Tessie Spilioti fait partie de ceux qui ont déjà émigré en Australie. "La Grèce est un pays unique qui me manque tous les jours ainsi que mes amis, explique cette native d'Australie arrivée à Athènes il y a 27 ans. Mais l'Australie est un pays positif. C'est une contrée riche où l'on sent une forme d'abondance et des possibilités, dit-elle avec enthousiasme. Il n'y a rien de ça en Grèce. Là-bas, les gens vivent dans la peur, il y a des mauvaises vibrations et un mauvais état d'esprit. On vit comme en état de siège. Je n'aurais jamais cru partir mais avec le stress du combat quotidien pour survivre, je savais qu'il allait très difficile d'avancer".
Les jeunes Grecs fuient aussi vers la Russie, la Chine ou l'Iran
La grande crise économique grecque pourrait finir par condamner deux générations. D'après les spécialistes, la nouvelle diaspora comprendra certainement des jeunes Grecs ayant fait des études et maîtrisant plusieurs langues mais n'étant plus en mesure de survivre dans un pays où l'économie est en chute libre, notamment à cause des sévères mesures d'austérité imposées à Athènes en échange de l'aide européenne.Une récente étude de l'université de Thessalonique a révélé qu'une vaste majorité de Grecs recherchaient désormais du travail à l'étranger, les plus jeunes se dirigeant vers des pays comme la Russie, la Chine ou l'Iran. La plupart des personnes interrogées n’avaient même pas cherché un emploi en Grèce, ne voyant aucun avenir dans cette économie qui devra probablement se serrer la ceinture pendant au moins dix ans.

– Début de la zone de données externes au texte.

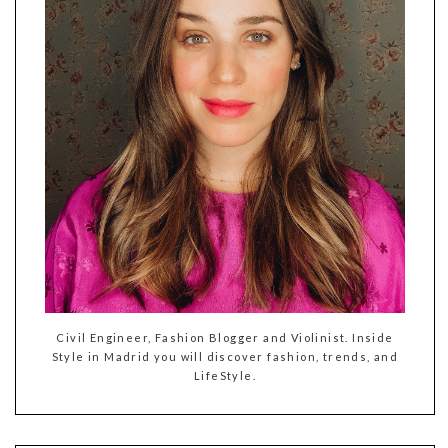
Civil Engineer, Fashion Blogger and Violinist. Inside
Style in Madrid you will discover fashion, trends, and
LifeStyle.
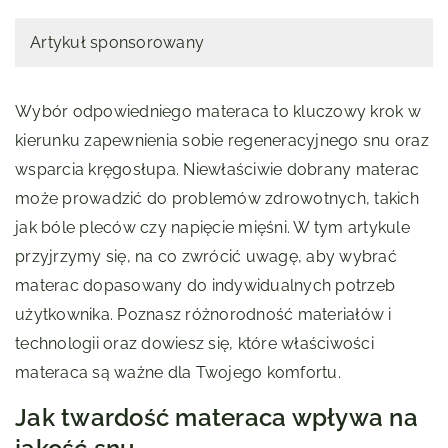
Artykuł sponsorowany
Wybór odpowiedniego materaca to kluczowy krok w
kierunku zapewnienia sobie regeneracyjnego snu oraz
wsparcia kręgosłupa. Niewłaściwie dobrany materac
może prowadzić do problemów zdrowotnych, takich
jak bóle pleców czy napięcie mięśni. W tym artykule
przyjrzymy się, na co zwrócić uwagę, aby wybrać
materac dopasowany do indywidualnych potrzeb
użytkownika. Poznasz różnorodność materiałów i
technologii oraz dowiesz się, które właściwości
materaca są ważne dla Twojego komfortu.
Jak twardość materaca wpływa na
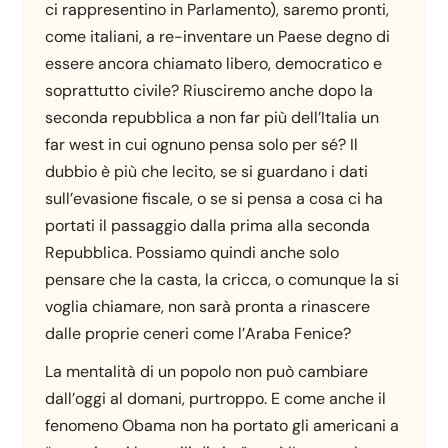
ci rappresentino in Parlamento), saremo pronti,
come italiani, a re-inventare un Paese degno di
essere ancora chiamato libero, democratico e
soprattutto civile? Riusciremo anche dopo la
seconda repubblica a non far più dell’Italia un
far west in cui ognuno pensa solo per sé? Il
dubbio è più che lecito, se si guardano i dati
sull’evasione fiscale, o se si pensa a cosa ci ha
portati il passaggio dalla prima alla seconda
Repubblica. Possiamo quindi anche solo
pensare che la casta, la cricca, o comunque la si
voglia chiamare, non sarà pronta a rinascere
dalle proprie ceneri come l’Araba Fenice?
La mentalità di un popolo non può cambiare
dall’oggi al domani, purtroppo. E come anche il
fenomeno Obama non ha portato gli americani a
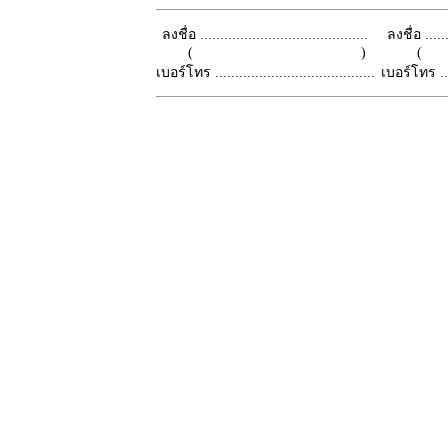
ลงชื่อ ..........................................
ลงชื่อ .......
( )
เบอร์โทร ........................................
เบอร์โทร ......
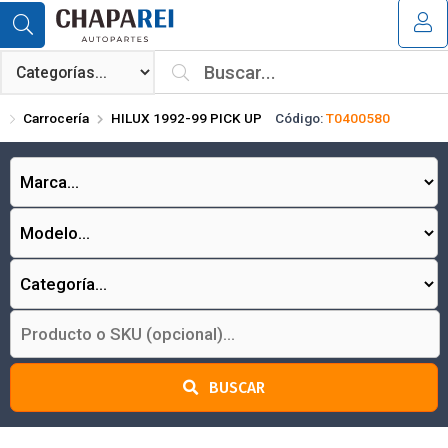
Compartir por email
MI COMPRA
¿Tienes cupón de descuento?
Carrocería
HILUX 1992-99 PICK UP
Código:
T0400580
Aplicar
Enviar
BUSCAR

En Australie, l’afflux d’immigrés jette la consternation parmi d’autres Grecs chassés de leur pays dans les années 1950 et 1960 par la pauvreté et la guerre. Depuis des années, cette diaspora est méprisée par les gouvernements qui se sont succédé à Athènes, qui refusent ne serait-ce que d’accorder le droit de vote aux Grecs de l’étranger, même dans des endroits comme Melbourne, où la prospère communauté grecque rassemble plus 300 000 personnes. Voir la jeunesse prometteuse de leur pays d’origine arriver en masse, prête à accepter les emplois les plus médiocres, constitue pour eux une prise de conscience brutale.
“Beaucoup de rêves ont volé en éclats, déplore Litsa Georgiou, 48 ans, arrivée d’Athènes à Sydney l’année dernière avec son mari et sa petite fille. C’est le choc dans la communauté. Beaucoup espéraient rentrer en Grèce… Au lieu de ça, ils apprennent tous les jours que d’autres ont fait ces 22 heures de vol pour venir ici. Et se dire qu’il faudra dix ans pour que la Grèce commence seulement à relever la tête, c’est terrible.”